Fifty-seven people have been charged by the U.S. Department of Justice (DOJ) as of May for attempting to misappropriate over $175 million from the Paycheck Protection Program (PPP), which was created to assist people amid the COVID-19 health crisis, Reuters reported.

Groups of criminals working together have aimed to steal by deception from the initiative. Acting Assistant Attorney General Brian Rabbitt said per Reuters that the participation of the groups wasn’t unexpected but is “particularly troubling to us here at the department.”

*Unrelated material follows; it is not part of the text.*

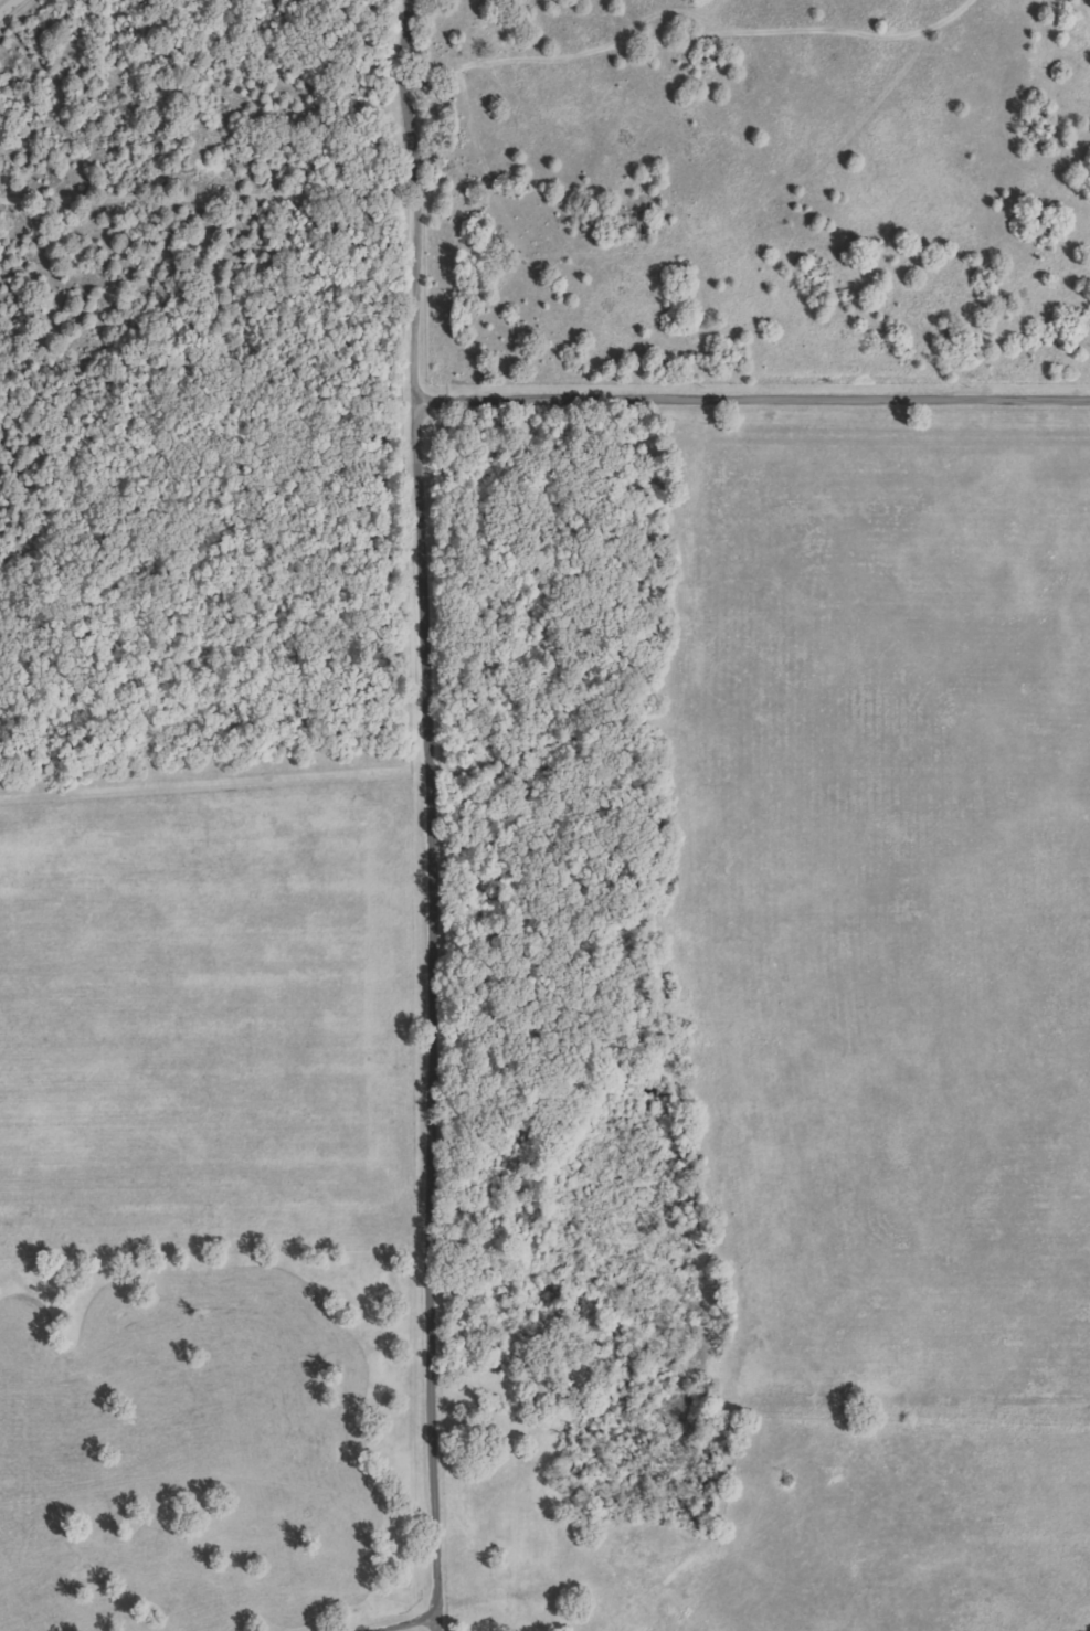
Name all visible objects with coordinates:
road: (6, 5)
road: (749, 399)
road: (426, 805)
road: (407, 1623)

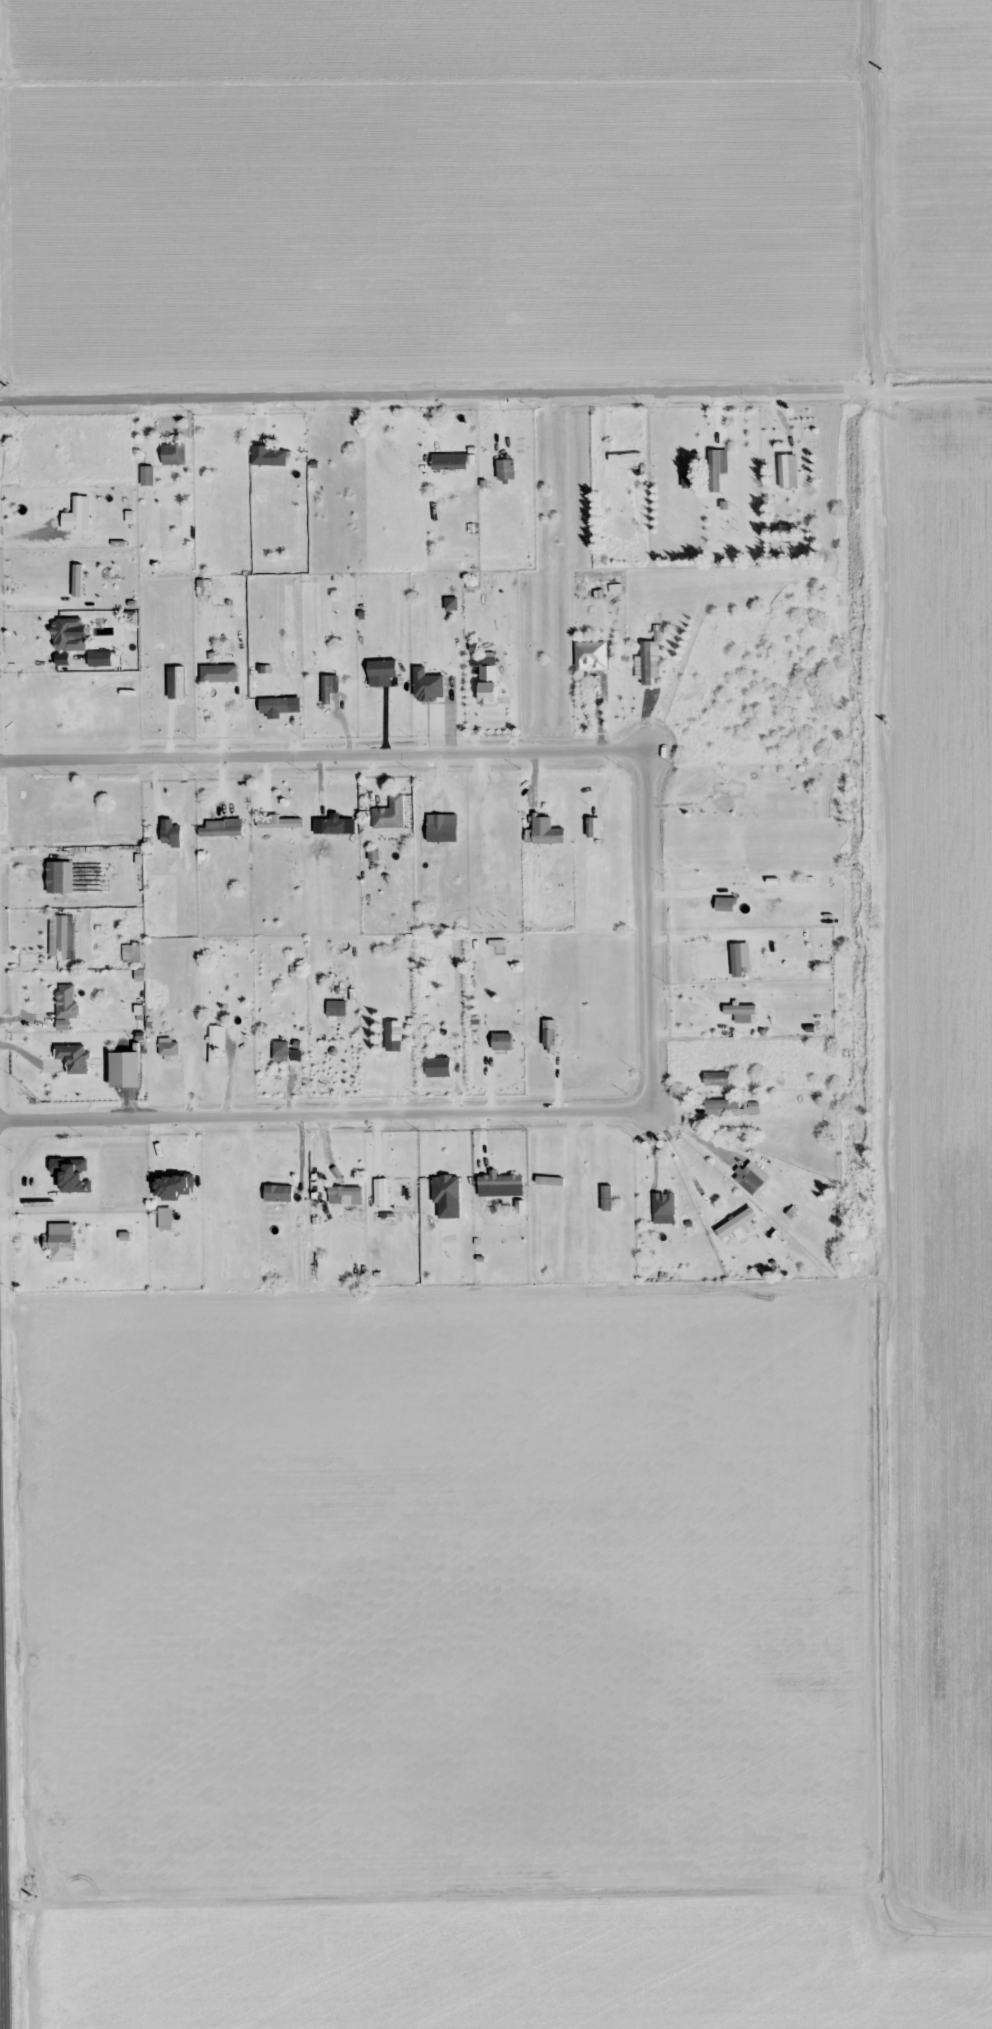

Rabbitt said at a news conference, according to Reuters, “We will be focusing on these types of cases, going forward.”

In August, news surfaced that the DOJ charged 14 individuals in two different probes into their alleged involvement in efforts to defraud the PPP of in excess of $28 million in forgivable Small Business Administration-guaranteed loans.

Nine individuals were charged in the U.S. District Court for the Southern District of Florida for looking for over $24 million in "fraudulent" SBA PPP loans.

“The defendants allegedly participated in an extensive nationwide scheme to file at least 90 fraudulent applications for millions of dollars in PPP loans in exchange for illegal kickbacks of portions of the loan proceeds,” Rabbitt said at the time.

And, in another instance, five people were charged in the U.S. District Court for the Northern District of Georgia with fraudulently receiving over $4 million in PPP loans. Investors alleged that they used some of the funds to buy high-end autos.

And, in May, two individuals in Rhode Island were charged with fraudulently asking for PPP loans, according to a DOJ statement at the time. A Rhode Island man and a Massachusetts man were taken into custody and charged with conspiring to get forgivable SBA-backed PPP loans.

The two reportedly indicated that they had dozens of people on the payroll at four businesses, but they were said to not have any employees in reality.